## 文件節選:
美國的硅谷就純屬“無心插柳柳成蔭”,若非斯坦福大學遭遇資金緊張,又受制於創始人“學校土地不得出售”的遺言,只能拼命在學校的技術轉化和土地出租上動腦筋,哪會孕育出世界第一個高校工業園區?

也正因將大學人才引入公司,打通了教學、科研、產業的高科技轉化通道,才讓這大片荒蕪的農田趕上了IT技術革命的風口,到1980年集聚了90家公司、25萬名員工,1996年斯坦福創業企業的收入佔硅谷總收入的60%。

隨之而來的風投在沙丘路形成基金小鎮,源源不斷地注入資金,將硅谷推向頂峰。儘管當下硅谷因摩爾定律失效而黯然失色,但其依然傲視群雄,獨佔全球科創鰲頭。

畢馬威在《2019全球科技創新中心》中預言4年後硅谷或將失去領銜地位,最有可能接棒的是紐約。

而紐約之所以能夠藉助曼哈頓的“硅巷”逆襲,不止於互聯網應用的風口,更借了城市工業數字化的東風,在風投的煽風點火下開闢出一片科創天堂。

美國作為科創領頭羊,科創中心的脫穎而出尚且如此艱難,更何況善巧方便的中國,僅在“雙創”中就能百花齊放?

即便靠著行政之手想要什麼給什麼,若無適合創新的制度和環境,再好的樹苗也長不高!

當初無錫傾一地之力搞光伏,耗盡政府補貼依然徒留一地雞毛,以致市場哀嚎“全能主義地方的失敗”!包括新能源汽車也是如此,政府補貼反倒削弱了企業創新的動力。

而若再對比東京、倫敦等對創新的金融支持、稅收安排及知識產權的保護與激勵,中國顯然還有極大差距,卻又面臨當下的萬馬奔騰,軟的不行就來硬的,也只是砸了“科創中心”的招牌罷了!

顯然,中國式科創中心的泛濫,勢必導致大多數淪為“墳場”,只有小部分才能成為真正的高地。

## 練習任務:
1. 根據節選,畢馬威在《2019全球科技創新中心》中認為最有可能接棒硅谷的是哪座城市?
2. 將節選中以“也正因將大學人才引入公司”開頭的段落改寫為條列,保留其主要事實。
3. 把節選中從“畢馬威在《2019全球科技創”到“有小部分才能成為真正的高地。”之間的文字(含首尾)重寫一遍,並將其中的“紐約”換成“波士頓”。

## 練習資料:

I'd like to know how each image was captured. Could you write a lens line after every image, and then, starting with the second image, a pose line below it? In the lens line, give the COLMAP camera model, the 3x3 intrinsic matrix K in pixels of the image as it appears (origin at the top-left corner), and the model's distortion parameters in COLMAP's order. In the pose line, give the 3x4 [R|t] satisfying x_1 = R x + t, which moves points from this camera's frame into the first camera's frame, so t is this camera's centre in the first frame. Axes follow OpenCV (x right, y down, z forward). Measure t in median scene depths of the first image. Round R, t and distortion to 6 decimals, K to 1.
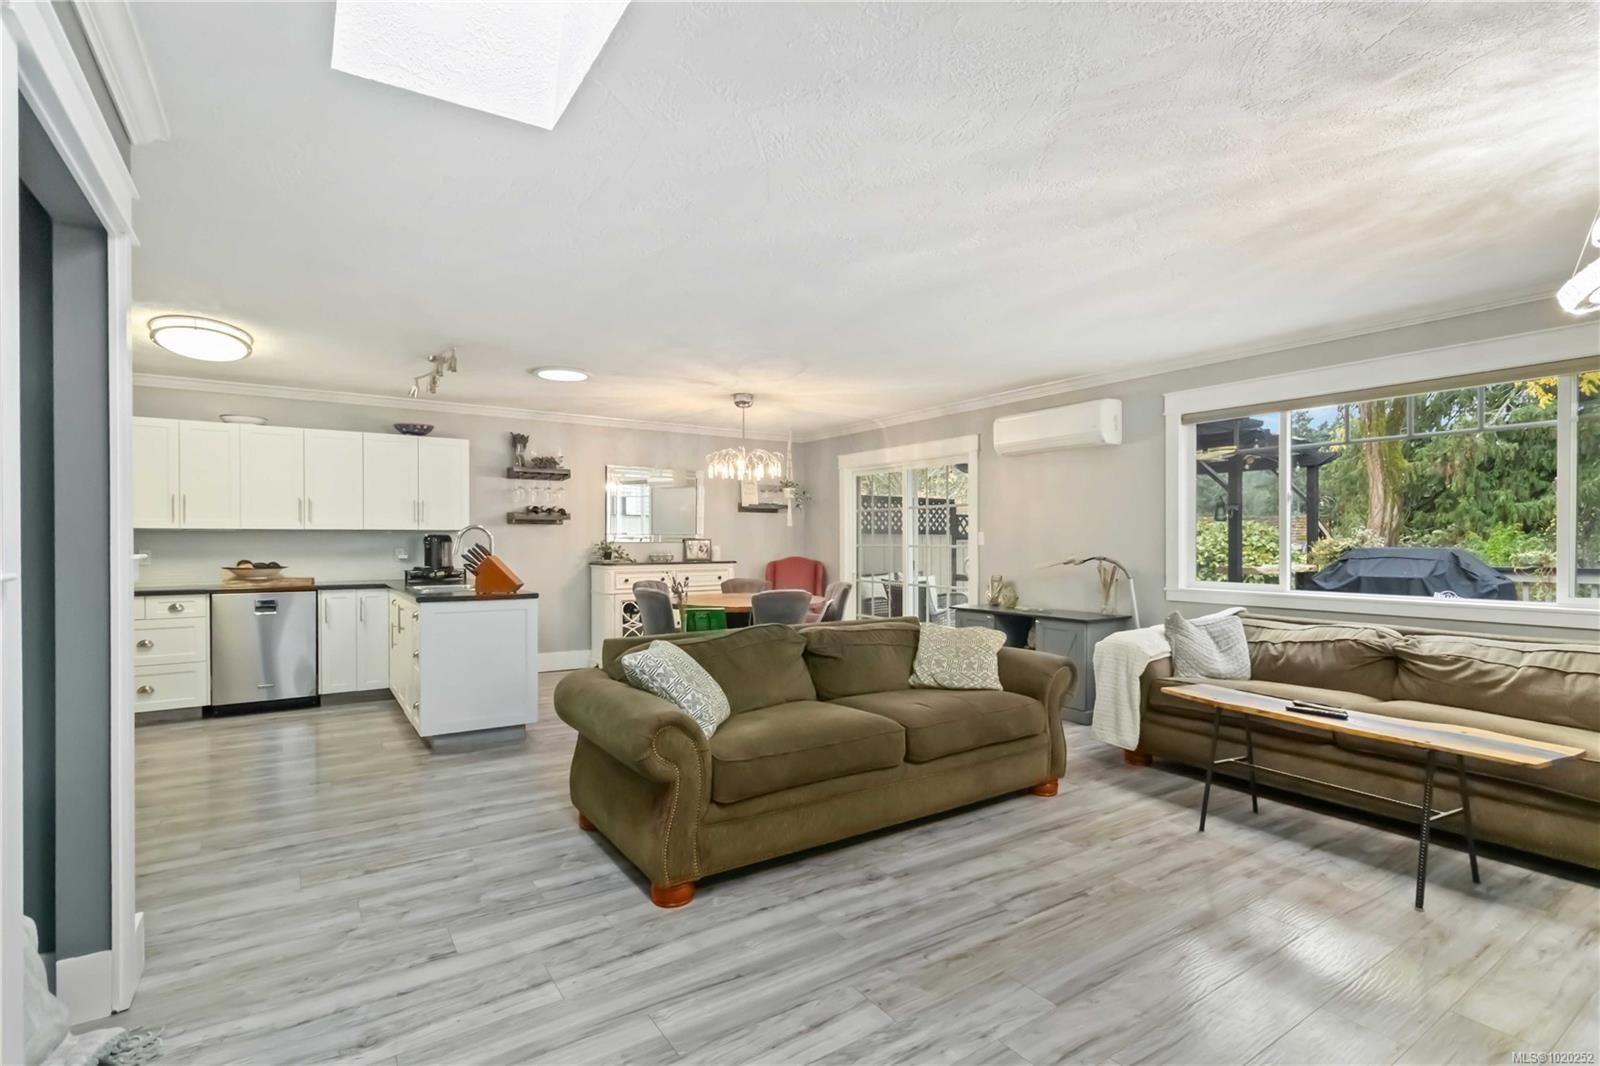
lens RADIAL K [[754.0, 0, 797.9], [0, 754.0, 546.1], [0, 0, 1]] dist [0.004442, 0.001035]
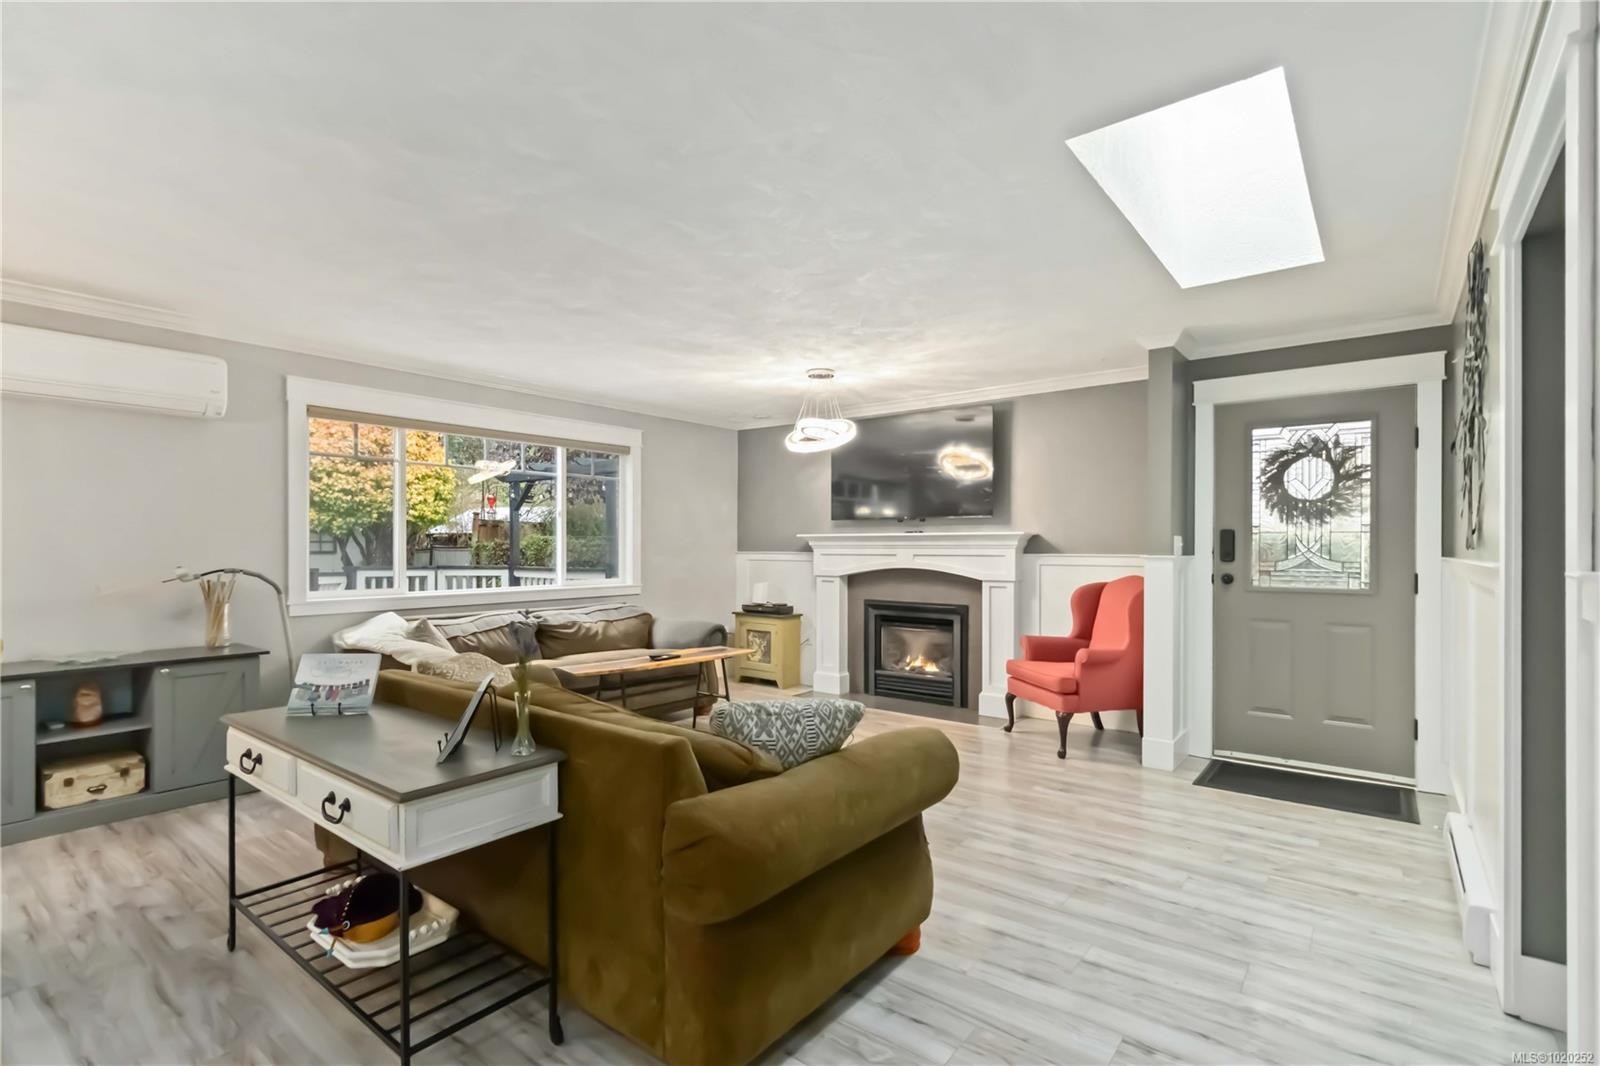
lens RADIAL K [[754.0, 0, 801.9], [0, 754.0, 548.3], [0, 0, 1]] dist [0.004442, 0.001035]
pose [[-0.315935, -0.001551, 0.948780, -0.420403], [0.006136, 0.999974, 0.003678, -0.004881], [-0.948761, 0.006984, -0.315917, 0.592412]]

## 任務答案:
1. 紐約。

2.
- 將大學人才引入公司,打通教學、科研、產業的高科技轉化通道
- 大片荒蕪農田因此趕上IT技術革命的風口
- 1980年集聚了90家公司、25萬名員工
- 1996年斯坦福創業企業的收入佔硅谷總收入的60%

3.
畢馬威在《2019全球科技創新中心》中預言4年後硅谷或將失去領銜地位,最有可能接棒的是波士頓。

而波士頓之所以能夠藉助曼哈頓的“硅巷”逆襲,不止於互聯網應用的風口,更借了城市工業數字化的東風,在風投的煽風點火下開闢出一片科創天堂。

美國作為科創領頭羊,科創中心的脫穎而出尚且如此艱難,更何況善巧方便的中國,僅在“雙創”中就能百花齊放?

即便靠著行政之手想要什麼給什麼,若無適合創新的制度和環境,再好的樹苗也長不高!

當初無錫傾一地之力搞光伏,耗盡政府補貼依然徒留一地雞毛,以致市場哀嚎“全能主義地方的失敗”!包括新能源汽車也是如此,政府補貼反倒削弱了企業創新的動力。

而若再對比東京、倫敦等對創新的金融支持、稅收安排及知識產權的保護與激勵,中國顯然還有極大差距,卻又面臨當下的萬馬奔騰,軟的不行就來硬的,也只是砸了“科創中心”的招牌罷了!

顯然,中國式科創中心的泛濫,勢必導致大多數淪為“墳場”,只有小部分才能成為真正的高地。